Playing with her three sisters, Adele, Helen, and Bonnie, she understands early on that she is a girl and aspires to embody the femininity her sisters are easily allowed. She struggles in her relationship with her father, a dictatorial, patriarchal man who is committed to eradicating his family's Chinese heritage and shaping her into an "ideal Western man."

At age 18, Huang moves away from home and to Montreal, where she works in restaurants and leads a lonely life. She has affairs with two older women, the first an abusive mother of a casual friend, and the second a Christian evangelist trying to purge herself of lesbianism.

The book ends with her joining her sisters in Germany, and her true name being revealed: Audrey.

==Reception==
For Today I Am a Boy received several accolades and critical praise. The book was a finalist for the PEN/Hemingway Award and winner of the Edmund White Award. It was also a New York Times Book Review Editors' Choice and was longlisted for Canada Reads. Additionally, it was a finalist for the 2015 Lambda Literary Award for Transgender Fiction.

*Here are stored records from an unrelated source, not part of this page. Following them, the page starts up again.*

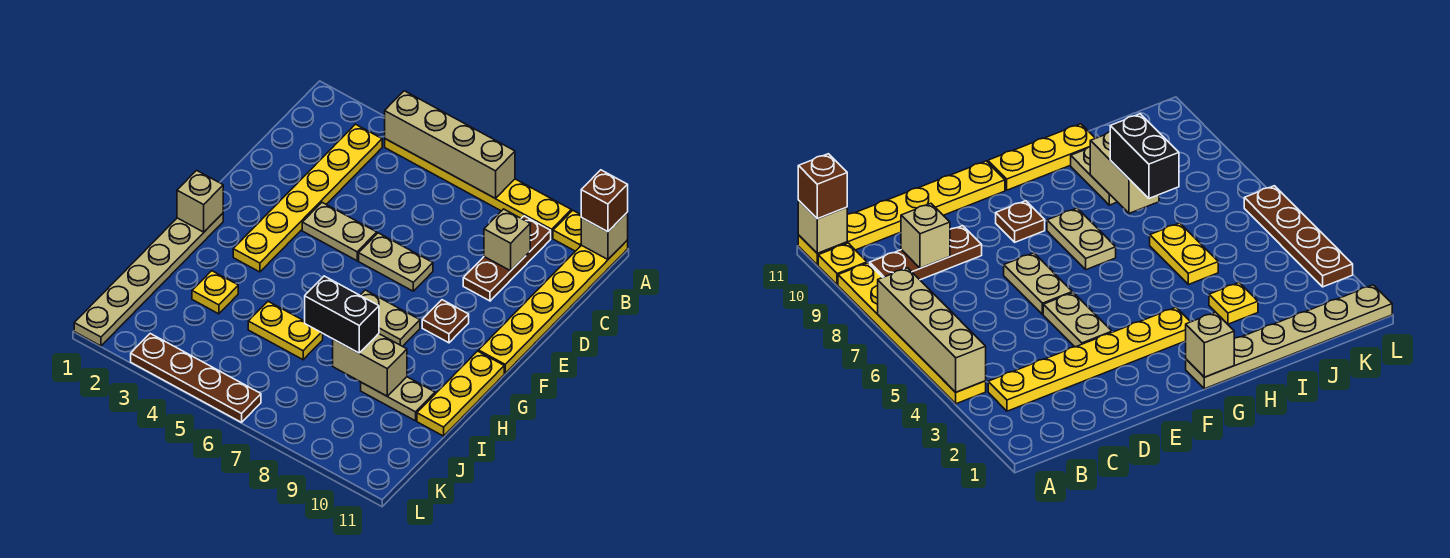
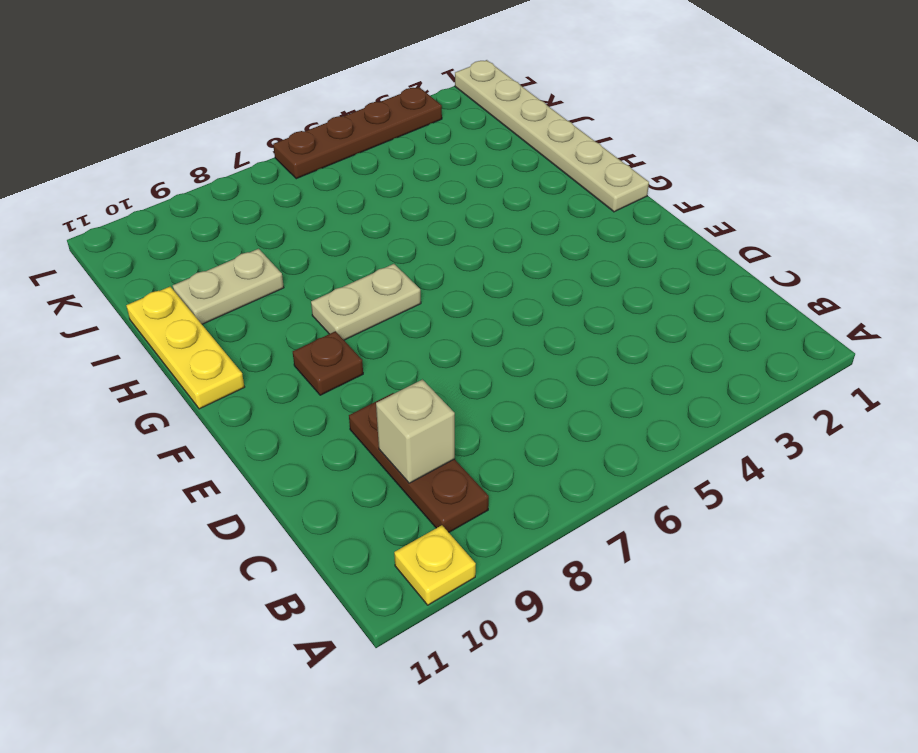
none -> yellow 1x6 plate [385,139,571,238]
none -> yellow 1x6 plate [479,240,628,373]
none -> yellow 1x6 plate [233,124,382,272]

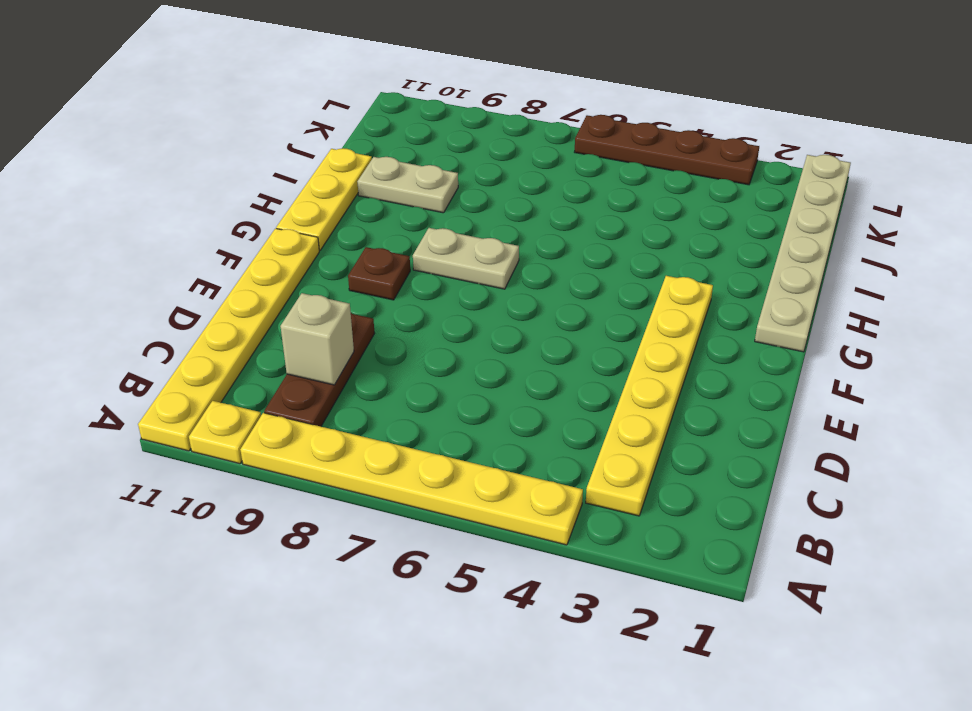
none -> tan 1x2 plate [302,203,377,261]
none -> tan 1x2 plate [359,233,433,291]
none -> yellow 1x1 plate [192,271,238,314]

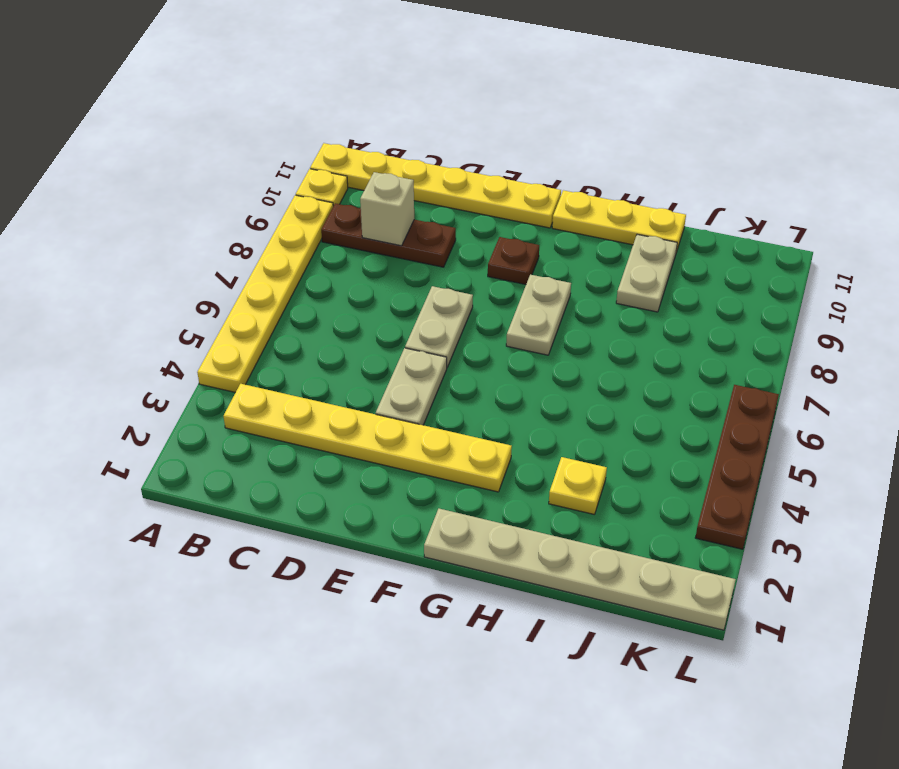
none -> yellow 1x2 plate [248,301,323,360]
none -> tan 1x4 brick [385,91,515,199]
none -> tan 1x1 brick [581,213,628,259]

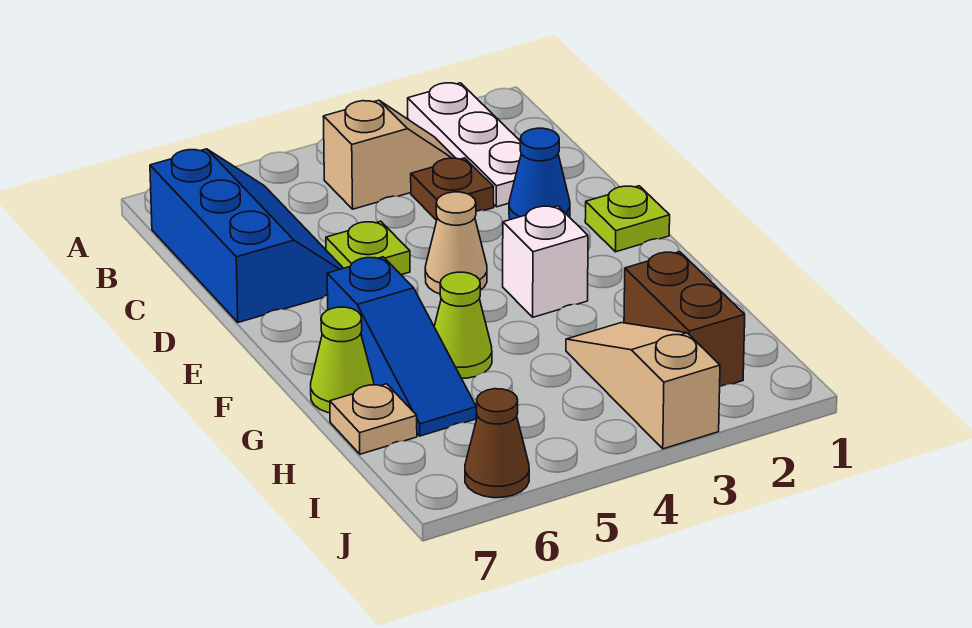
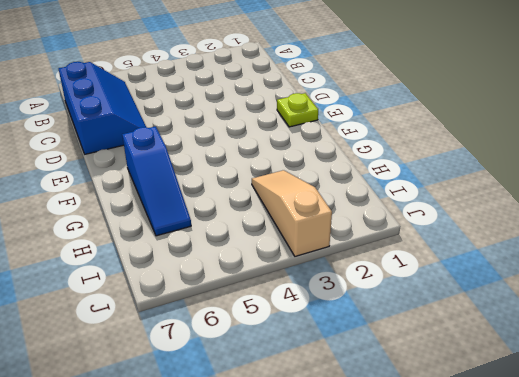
none -> white 1x3 plate [408,83,521,207]
none -> tan 1x2 slope [323,100,455,209]
none -> brown 1x1 plate [411,158,494,220]

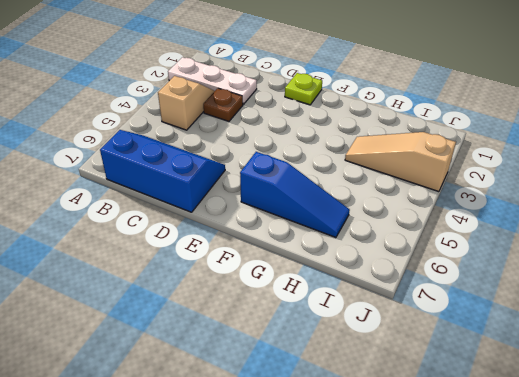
none -> blue 1x1 cone [509,128,570,220]
none -> lime 1x1 plate [326,221,410,275]
none -> tan 1x1 cone [425,192,487,294]

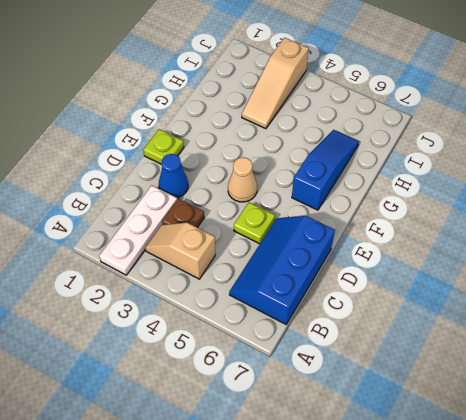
none -> white 1x1 brick [503,206,588,317]
none -> lime 1x1 cone [434,272,492,378]
none -> lime 1x1 cone [311,307,374,413]

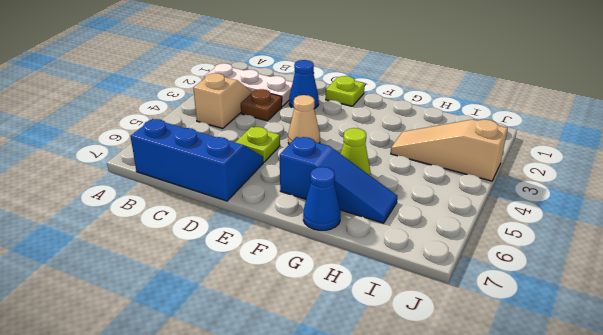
blue 1x1 cone [303,167,341,230] -> lime 1x1 cone [311,307,374,413]
none -> white 1x1 brick [503,206,588,317]
none -> brown 1x2 brick [624,252,745,387]
none -> tan 1x1 plate [330,384,417,454]

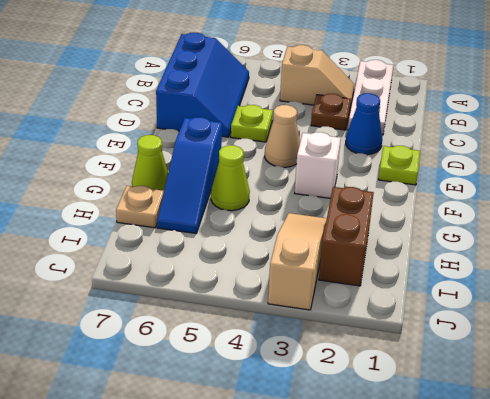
none -> brown 1x1 cone [465,389,529,498]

The Globe and Mail praised Fu's depth of character development for minor characters, writing "Fu’s eye for the tribulations of the jocular bully, Chef, and other supporting characters is perhaps her greatest strength." She also received praise for her care in telling the story of an immigrant family with a transgender child. The National Post writes, "In lesser hands, For Today I Am a Boy could easily veer into the didactic, a catalogue of Valuable Lessons and thinly veiled disdain for old ways of gender, of culture, of family. But it’s not. It’s just that everything is hard for everyone through the entire book, in a way that is somehow not exhausting but fascinating."